What Data Powers Location-Based Analysis in Hadoop Complaint Projects?

Hadoop Customer Complaint projects analyze complaint records grouped by customer location using Pig GROUP BY and Hive queries, generating geospatial insights for business optimization—key for Hive & Pig certification success.

Question

What type of data does the project use for location-based analysis?

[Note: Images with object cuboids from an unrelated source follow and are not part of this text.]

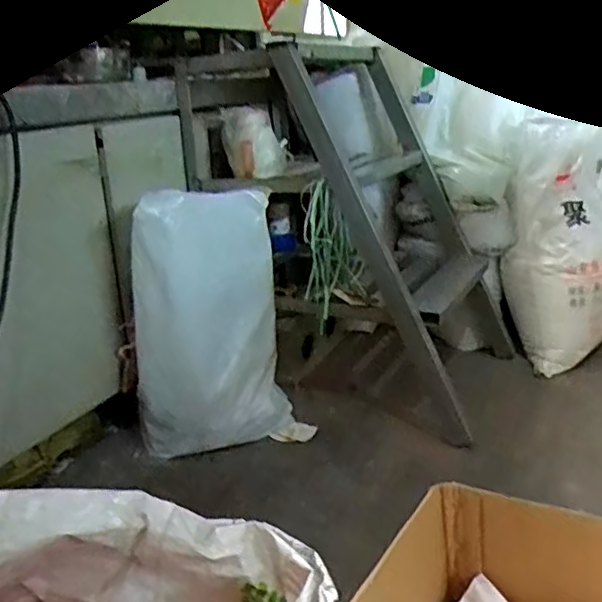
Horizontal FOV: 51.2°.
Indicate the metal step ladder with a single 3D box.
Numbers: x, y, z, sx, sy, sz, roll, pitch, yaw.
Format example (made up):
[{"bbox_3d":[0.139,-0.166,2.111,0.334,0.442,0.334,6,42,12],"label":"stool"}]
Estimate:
[{"bbox_3d":[0.142,-0.221,1.690,0.751,0.846,0.557,7,22,25],"label":"metal step ladder"}]

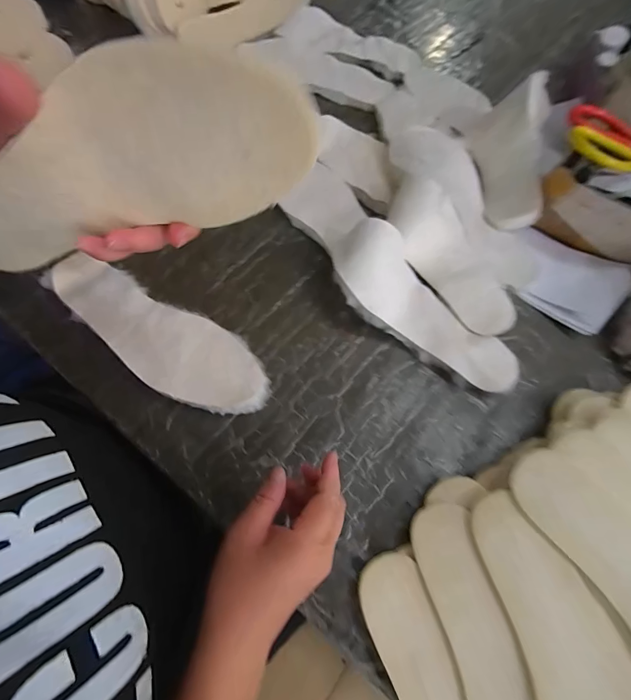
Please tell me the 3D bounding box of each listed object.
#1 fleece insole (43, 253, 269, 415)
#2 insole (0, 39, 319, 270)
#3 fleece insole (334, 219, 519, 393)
[{"bbox_3d":[-0.180,-0.018,0.379,0.282,0.014,0.092,28,67,10],"label":"fleece insole"},{"bbox_3d":[-0.129,-0.097,0.202,0.262,0.090,0.019,-10,66,17],"label":"insole"},{"bbox_3d":[0.123,-0.043,0.392,0.242,0.034,0.086,41,73,-1],"label":"fleece insole"}]

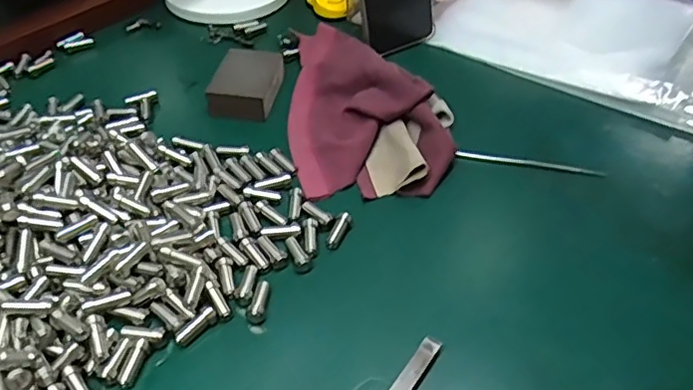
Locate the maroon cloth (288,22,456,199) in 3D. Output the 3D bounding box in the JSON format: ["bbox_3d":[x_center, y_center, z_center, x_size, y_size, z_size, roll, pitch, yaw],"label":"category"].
[{"bbox_3d":[0.014,-0.092,0.501,0.126,0.034,0.225,-5,45,-5],"label":"maroon cloth"}]

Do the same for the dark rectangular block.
[{"bbox_3d":[-0.085,-0.099,0.515,0.048,0.024,0.072,9,45,9],"label":"dark rectangular block"}]

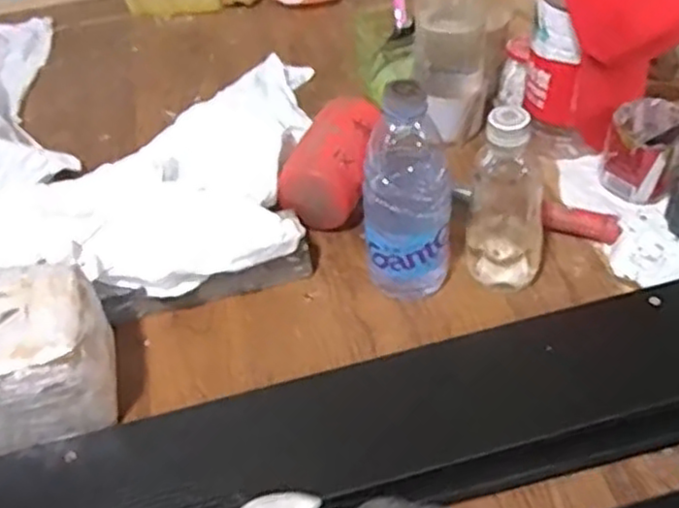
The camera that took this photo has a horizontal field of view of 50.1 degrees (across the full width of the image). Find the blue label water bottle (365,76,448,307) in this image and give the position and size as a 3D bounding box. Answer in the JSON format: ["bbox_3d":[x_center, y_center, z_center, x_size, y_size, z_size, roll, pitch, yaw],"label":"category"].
[{"bbox_3d":[0.052,-0.046,0.591,0.071,0.182,0.063,0,45,7],"label":"blue label water bottle"}]

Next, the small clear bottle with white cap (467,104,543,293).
[{"bbox_3d":[0.136,-0.042,0.587,0.058,0.167,0.056,3,46,11],"label":"small clear bottle with white cap"}]

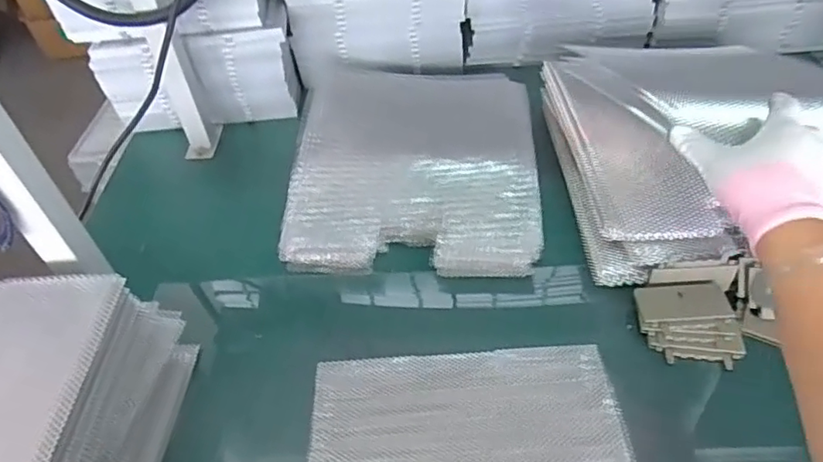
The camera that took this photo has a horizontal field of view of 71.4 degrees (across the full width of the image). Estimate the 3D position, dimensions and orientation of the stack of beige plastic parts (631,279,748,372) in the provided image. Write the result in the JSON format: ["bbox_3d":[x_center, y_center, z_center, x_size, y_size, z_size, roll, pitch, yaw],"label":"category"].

A. Real-time GPS tracking data
B. Product sales by warehouse
C. Image and video data
D. Complaint records grouped by customer location

Answer

D. Complaint records grouped by customer location

Explanation

The Customer Complaint Analysis project uses complaint records grouped by customer location—typically semi-structured text data containing fields like complaint ID, timestamp, location (city/region/store), issue category, description, and resolution status—for location-based analysis via Hadoop tools like Pig and Hive. Pig scripts perform GROUP BY operations on location fields to aggregate issue frequencies, enabling dynamic filtering by user-specified cities through command-line parameters, while Hive tables store partitioned results for SQL queries revealing patterns such as high defect rates in specific regions or slow response times in urban stores. This geospatial grouping transforms raw retail complaints stored in HDFS into actionable, segmented reports that pinpoint operational weaknesses by geography, supporting targeted interventions without requiring real-time GPS, sales transactions, or multimedia data processing.